> _Supplied data_
════════════════════

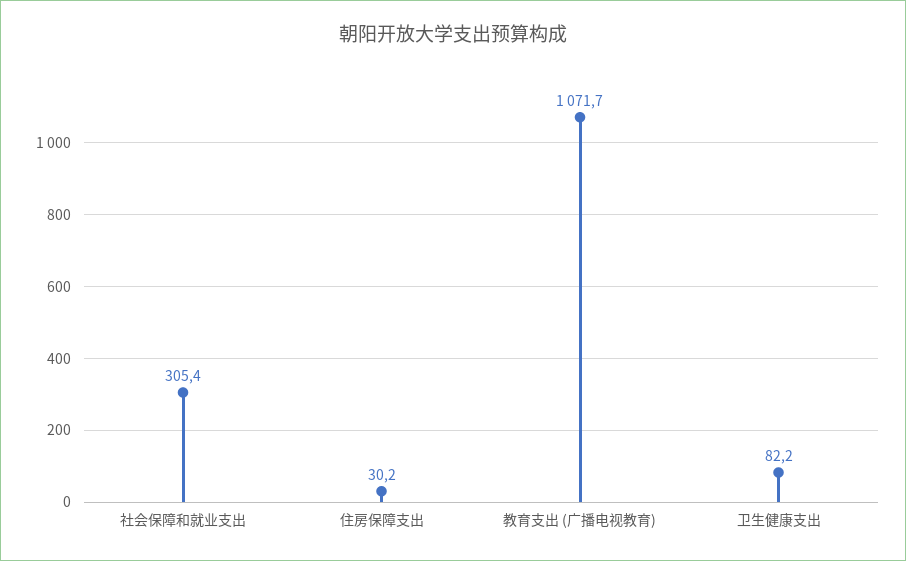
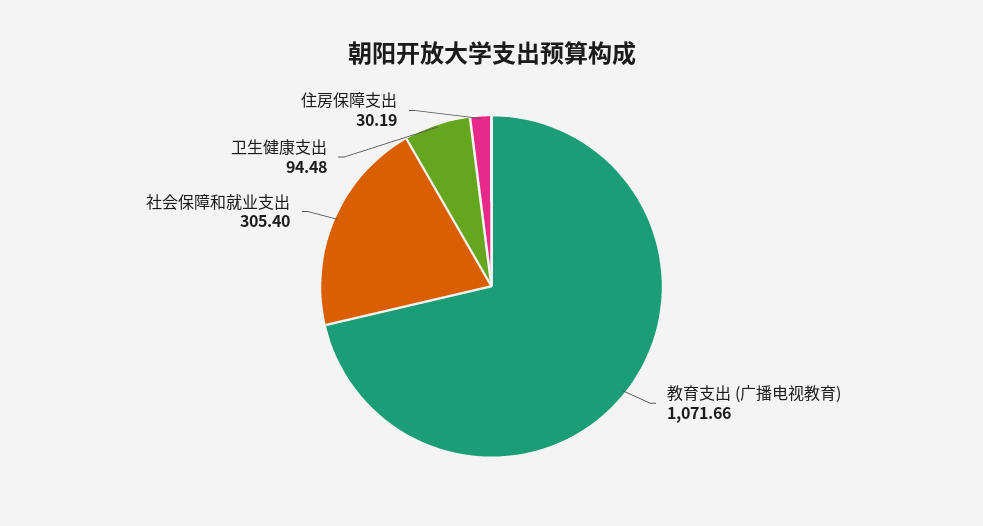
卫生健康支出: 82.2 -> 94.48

════════════════════

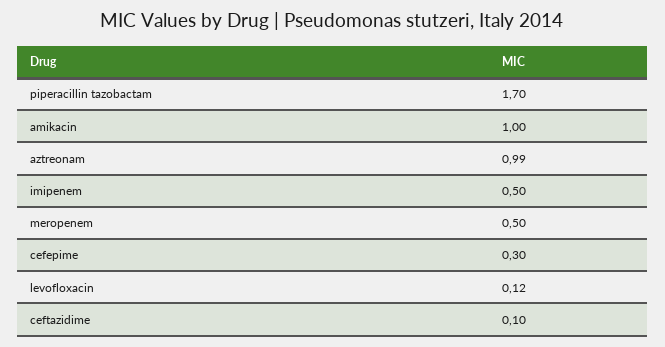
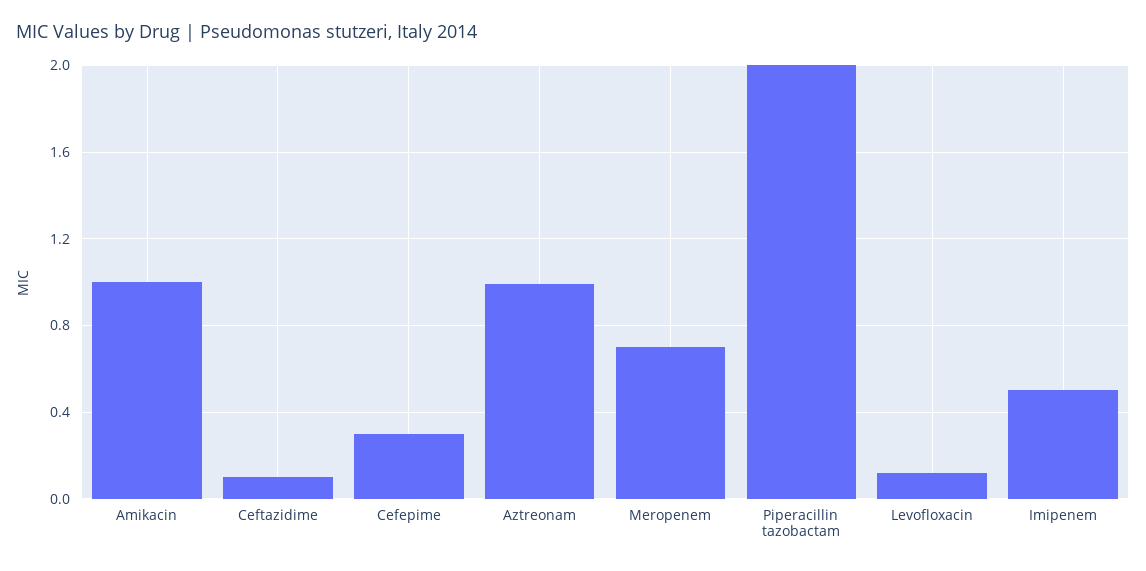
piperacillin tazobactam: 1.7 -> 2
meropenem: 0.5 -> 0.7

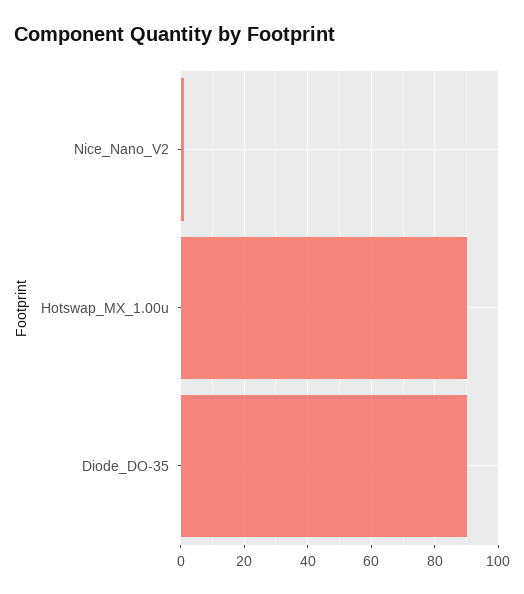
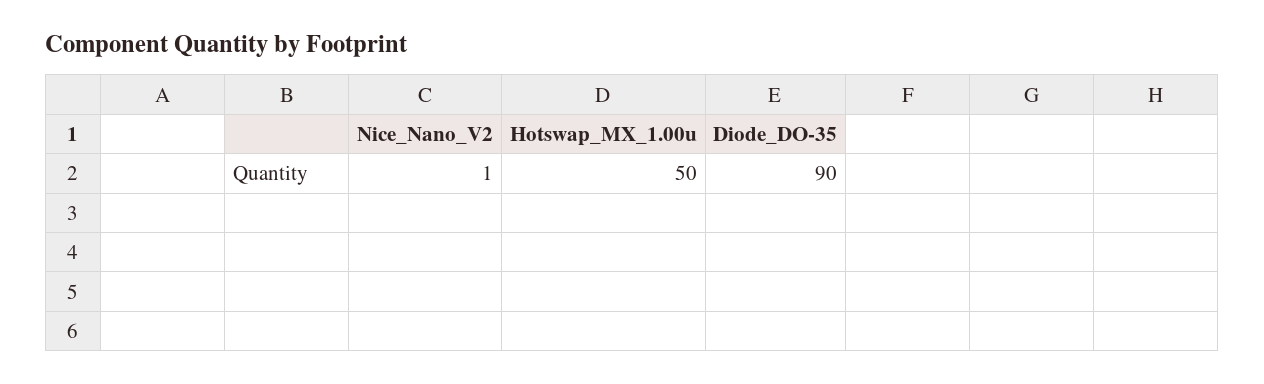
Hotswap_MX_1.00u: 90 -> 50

════════════════════

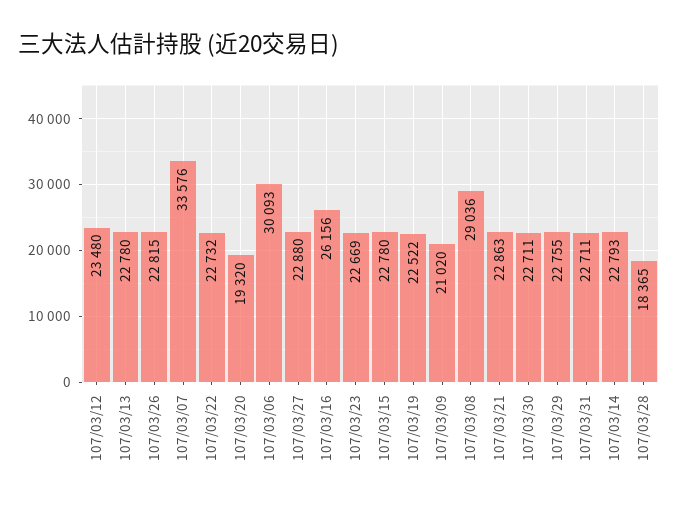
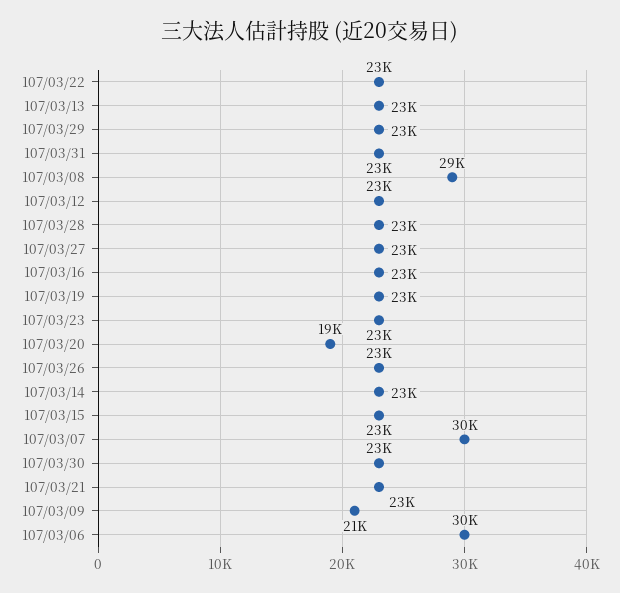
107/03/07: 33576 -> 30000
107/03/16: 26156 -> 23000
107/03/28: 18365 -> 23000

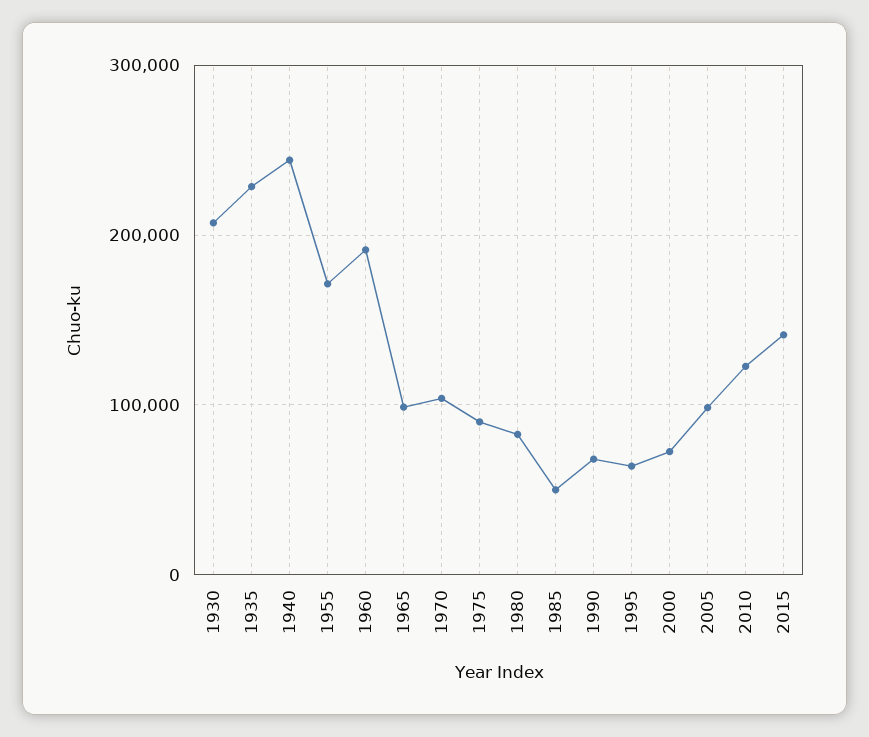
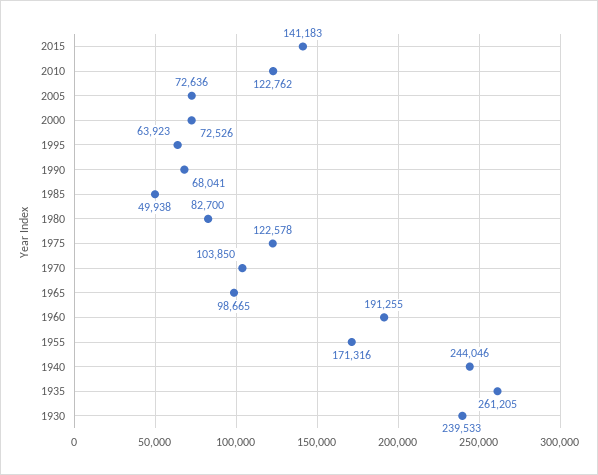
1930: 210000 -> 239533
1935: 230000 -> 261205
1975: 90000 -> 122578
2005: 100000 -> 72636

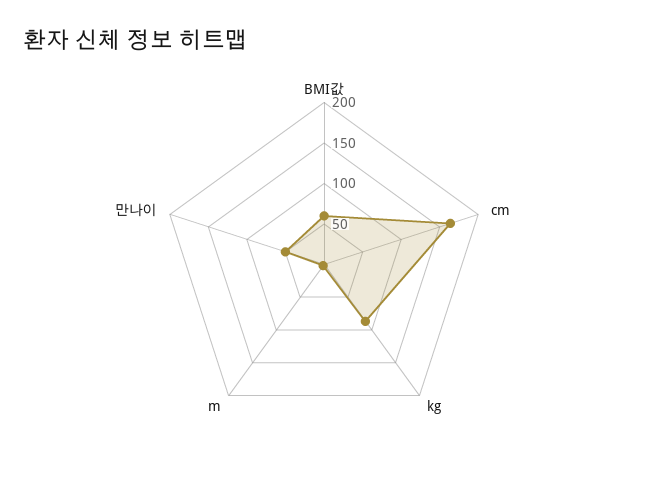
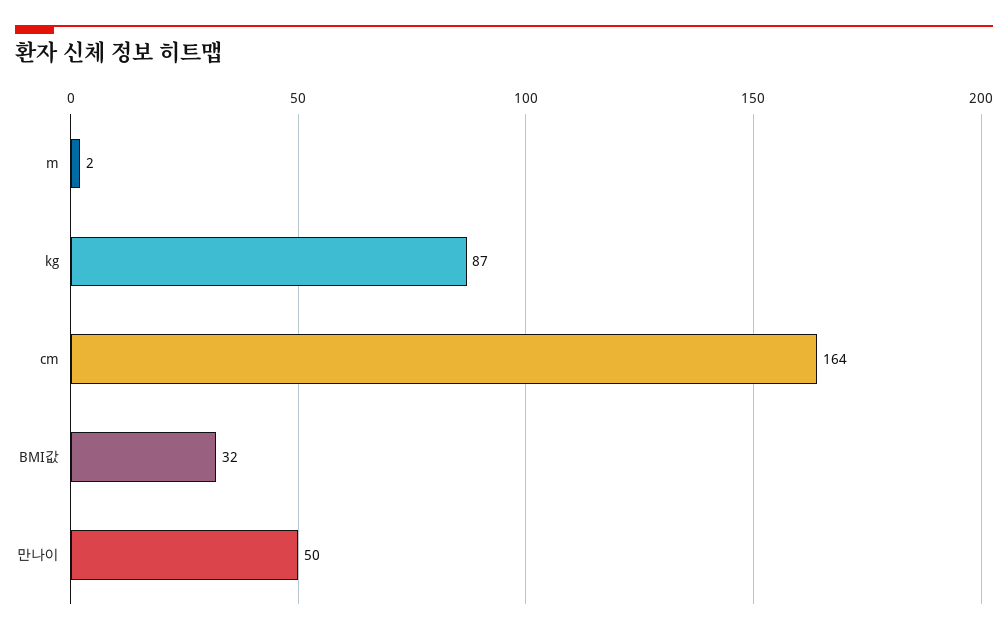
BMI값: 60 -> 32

════════════════════

Reproduce word for word, with pictures dropped, only the part of the material above that opens with the line containing "107/03/28: 18365 -> 23000" and closes with the line containing "BMI값: 60 -> 32".

> _Written answer_
107/03/28: 18365 -> 23000

1930: 210000 -> 239533
1935: 230000 -> 261205
1975: 90000 -> 122578
2005: 100000 -> 72636

BMI값: 60 -> 32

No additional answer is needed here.